It’s perhaps no accident that Beebe uses the phrase “global reach” to describe the office he still holds, because Arkansas is Mike Beebe’s world.
In over thirty years of elected office – he served four years as Attorney General before becoming Governor – he has kept his focus squarely on legislative decisions made in Little Rock, not Washington. Despite approval ratings that are the envy of his peers and despite the state’s history of producing formidable presidential candidates, Beebe is decisive in his intent to end his career as an elected official in 2014. One gets the impression that to Beebe, the Arkansas governorship is both the natural outgrowth of legislative leadership and also the apex of political power.
Arkansas is a famously provincial place, and Beebe’s lifelong dedication to the state resonates with voters. It also helps to explain how Beebe has managed to insulate himself from increasingly negative sentiment towards the Democratic Party, even in the 2010 and 2012 elections that swept so many Republicans into office. That sets him apart from his predecessors.
“Every other modern Arkansas governor, with the exception of Frank White, had ambitions for national office,” Jay Barth said.
It also sets him apart from either of his likely successors. While both have played significant roles in state-level affairs, Mike Ross and Asa Hutchinson have forged much of their political careers through federal elections and appointments. Both are accomplished in their own right, but neither have the wealth of experience in state government that Beebe brought to the office.

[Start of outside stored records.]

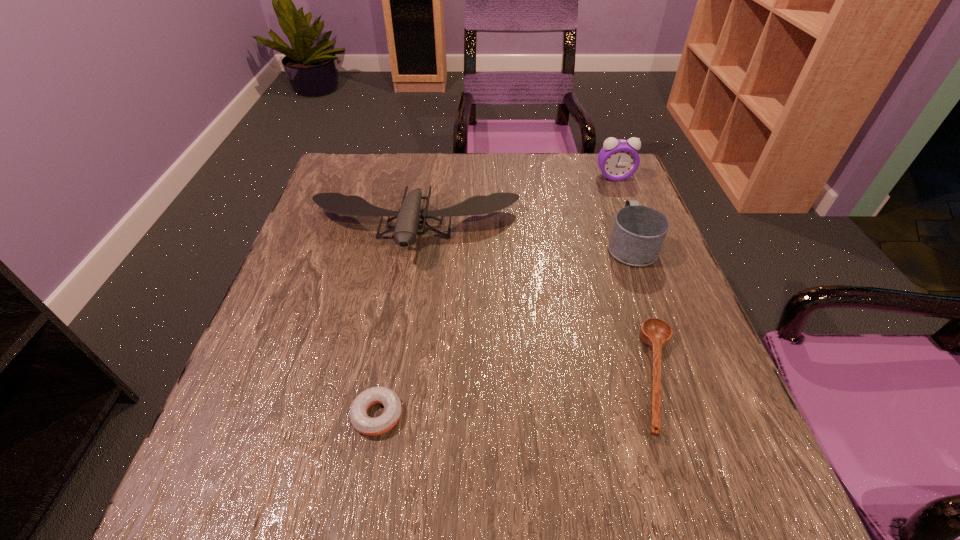
Identify the location of the farthest object. The image size is (960, 540). (618, 160).

Where is `alarm clock`? This screenshot has height=540, width=960. alarm clock is located at coordinates (618, 160).

At what (x,y) coordinates should I click in order to perform the action: click on drone. Please return your answer as a coordinate pair (x, y). The height and width of the screenshot is (540, 960). Looking at the image, I should click on (405, 230).

Where is `mug`? mug is located at coordinates (638, 233).

At what (x,y) coordinates should I click in order to perform the action: click on wooden spoon. Please return your answer as a coordinate pair (x, y). This screenshot has height=540, width=960. Looking at the image, I should click on (654, 332).

I want to click on doughnut, so pyautogui.click(x=361, y=422).

In order to click on blank space located 0.260m on the face of the alarm clock in this screenshot , I will do `click(641, 246)`.

This screenshot has width=960, height=540. In order to click on vacant space situated at the head of the drone in this screenshot , I will do pyautogui.click(x=381, y=427).

Identify the location of free space located 0.250m on the side of the mug with the handle. The height and width of the screenshot is (540, 960). (603, 169).

At what (x,y) coordinates should I click in order to perform the action: click on vacant space located 0.270m on the side of the mug with the handle. Please return your answer as a coordinate pair (x, y). Looking at the image, I should click on (601, 165).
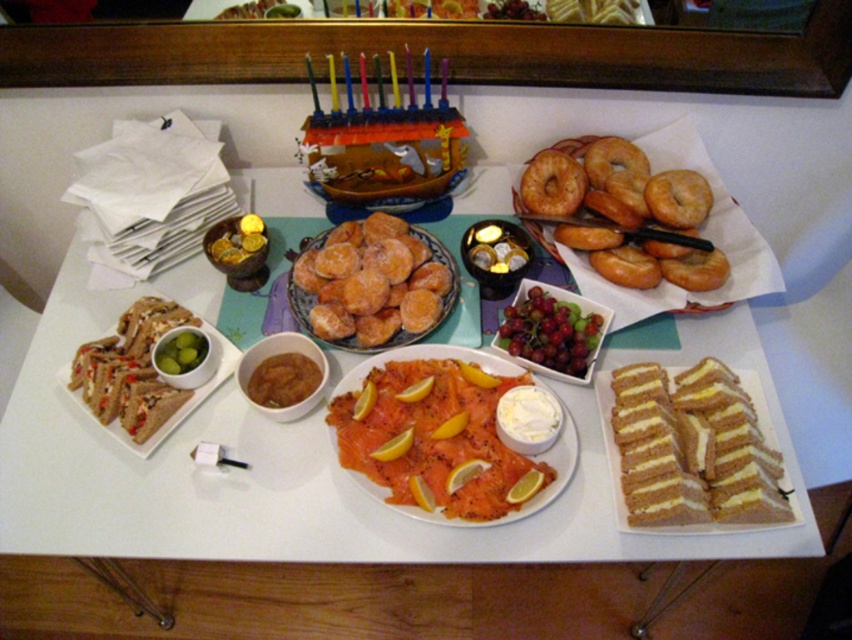
Question: Which point is farther to the camera?

Choices:
 (A) (712, 396)
 (B) (145, 305)
 (C) (162, 500)

Answer: (B)

Question: From the image, what is the correct spatial relationship of matte brown bagels at upper right in relation to white cream cheese sandwich at center?

Choices:
 (A) above
 (B) below

Answer: (A)

Question: Is white cream cheese sandwich at center to the right of glazed doughnut at upper right from the viewer's perspective?

Choices:
 (A) no
 (B) yes

Answer: (B)

Question: Among these points, which one is nearest to the camera?

Choices:
 (A) (323, 237)
 (B) (229, 568)
 (C) (435, 372)
 (D) (678, 508)

Answer: (D)

Question: Does golden glazed bagels at center appear under white bread sandwich at left?

Choices:
 (A) no
 (B) yes

Answer: (A)

Question: Which point is closer to the camera?

Choices:
 (A) (556, 593)
 (B) (580, 189)

Answer: (B)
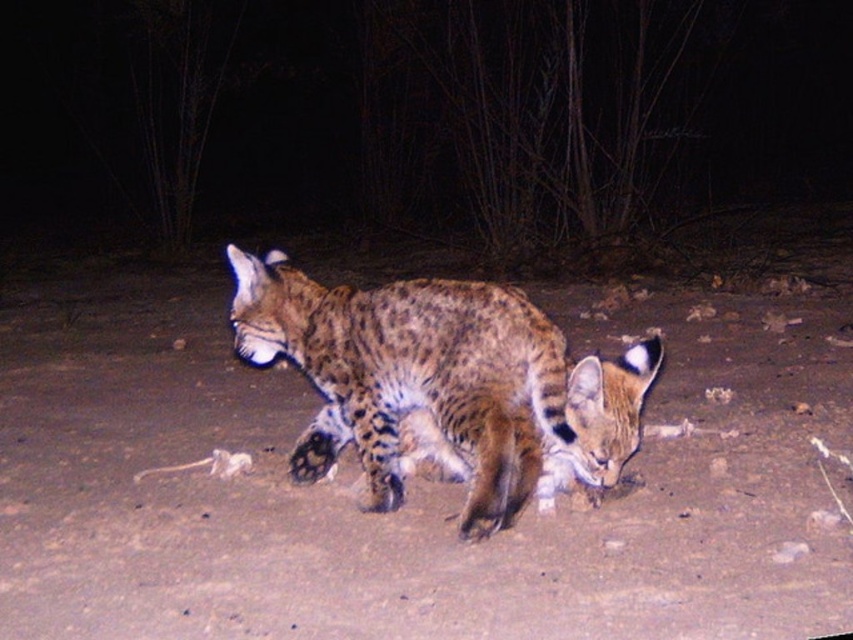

“It’s going to be difficult for the [new] governor no matter who it is,” Dismang said. “There is no one running at this time that has that institutional knowledge that he possesses. It’s going to be interesting, in my opinion, to see how that shifts with the process…when I first came here, and to some extent today, a lot of things originated out of the governor’s office. I don’t believe that when that institutional knowledge is gone with him as governor that will necessarily be the case.”
The new governor will face a shifting political landscape as well. Although Beebe may have a rare talent in seeking compromise, it’s also true that not all executives have the good fortune to work with legislative leadership as generally like-minded as the ones he’s encountered, both within his party and the opposition.
So can either party replicate Mike Beebe’s formula for success? In short, no.
The Senate that Beebe knew – the Senate that made him – is gone. Term limits have made twenty-year Senate careers impossible. One-party rule has disappeared. As Arkansas continues to slowly shed its provincial image, the labels of national politics seem likely to be more inescapable for state leaders.
Nonetheless, for the gubernatorial candidates this season and in the future, Beebe’s lessons of restraint are crucial. Respect legislative partnerships over executive fiat. Prioritize state governance over national ambitions. Accept 75% rather than demand 100%. And, above all, never underestimate the power of institutional memory.